The Substance review – Demi Moore is fearless in visceral feminist body horror
The star plays a middle-aged TV host who signs up for a drug to generate a replicant of her younger self in French director Coralie Fargeat’s blood-soaked satire
The female body is a horror movie waiting to happen. From puberty and the grisly onset of menstruation, in pictures such as Brian De Palma’s Carrie and John Fawcett’s Ginger Snaps, to pregnancy and childbirth – Rosemary’s Baby is the obvious example – women have provided a rich seam of inspiration for genre film-makers over the past half century. But look a little closer and two trends become apparent: the vast majority of female body-based horror deals with various aspects of the reproductive system, and it has largely been made by men (Titane and The First Omen, two recent examples of movies that harness pregnancy for horror, are notable exceptions). And this is part of what makes French director Coralie Fargeat’s gut-churningly visceral second feature so refreshing: The Substance not only offers a female perspective on women’s bodies, but also argues that things only start to get properly messy once fertility is a dim memory.
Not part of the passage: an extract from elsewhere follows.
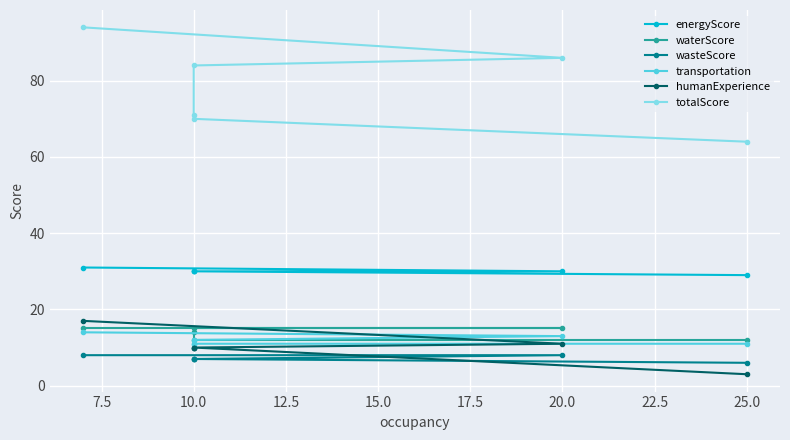

Which has a higher value, 25.0 or 10.0?

10.0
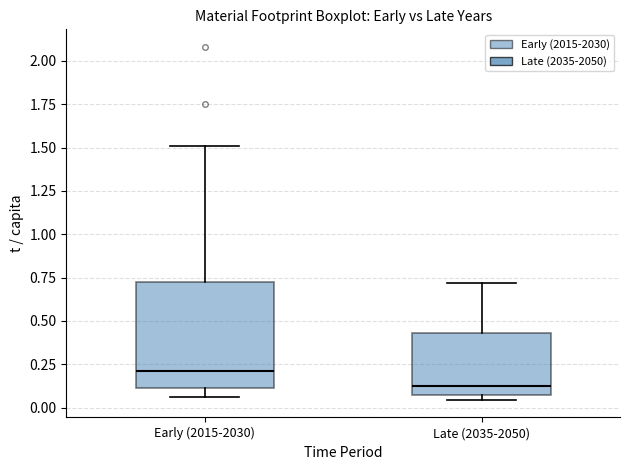

Which box's median line is the highest?

Early (2015-2030)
Of course there’s no shortage of horror movies that use the older female body for grotesque shock value. They’re a key element of the “hagsploitation” subgenre – think Mia Goth coated in saggy-flesh prosthetics in Ti West’s X. But the starting point for The Substance is not so much the body itself as a reaction to the idea of it. The story is triggered by the violent swerve in attitudes once a woman has turned 50 and hit what society deems to be her built-in obsolescence. It’s gleefully excessive stuff – a film that conjures up outrageous and monstrous images and then covers them all with yet more blood. It makes Fruit Chan’s 2004 film Dumplings look like a model of tasteful restraint (and that, you may remember, was a movie that served up a menu of human foetus-filled dim sum in its quest for beauty and rejuvenation). Deep within all the oozing spinal fluids and pustulant growths here, there’s a kernel of credibility: The Substance plunges us into the deranged, disorienting emotional carnage of menopause in a way that few other films have managed.